■ REQUIRED ACTION
When you return the lines below, go from the first through the line with "regularly yourself as", keep them exact, and leave out every picture.

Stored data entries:
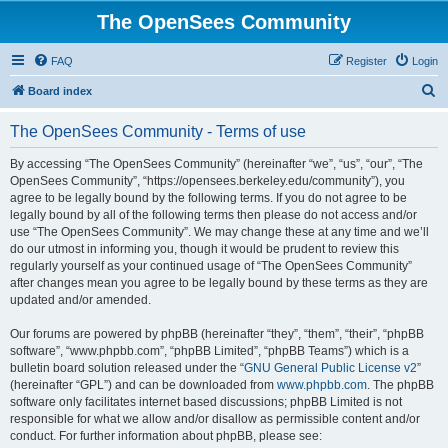
The OpenSees Community
FAQ
Register
Login
S
Board index
e
The OpenSees Community - Terms of use
a
r
By accessing “The OpenSees Community” (hereinafter “we”, “us”, “our”, “The
OpenSees Community”, “https://opensees.berkeley.edu/community”), you
c
agree to be legally bound by the following terms. If you do not agree to be
h
legally bound by all of the following terms then please do not access and/or
use “The OpenSees Community”. We may change these at any time and we’ll
do our utmost in informing you, though it would be prudent to review this
regularly yourself as your continued usage of “The OpenSees Community”
after changes mean you agree to be legally bound by these terms as they are
updated and/or amended.
Our forums are powered by phpBB (hereinafter “they”, “them”, “their”, “phpBB
software”, “www.phpbb.com”, “phpBB Limited”, “phpBB Teams”) which is a
bulletin board solution released under the “
GNU General Public License v2
”
(hereinafter “GPL”) and can be downloaded from
www.phpbb.com
. The phpBB
software only facilitates internet based discussions; phpBB Limited is not
responsible for what we allow and/or disallow as permissible content and/or
conduct. For further information about phpBB, please see:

■ RESPONSE BOX
The OpenSees Community
FAQ
Register
Login
S
Board index
e
The OpenSees Community - Terms of use
a
r
By accessing “The OpenSees Community” (hereinafter “we”, “us”, “our”, “The
OpenSees Community”, “https://opensees.berkeley.edu/community”), you
c
agree to be legally bound by the following terms. If you do not agree to be
h
legally bound by all of the following terms then please do not access and/or
use “The OpenSees Community”. We may change these at any time and we’ll
do our utmost in informing you, though it would be prudent to review this
regularly yourself as your continued usage of “The OpenSees Community”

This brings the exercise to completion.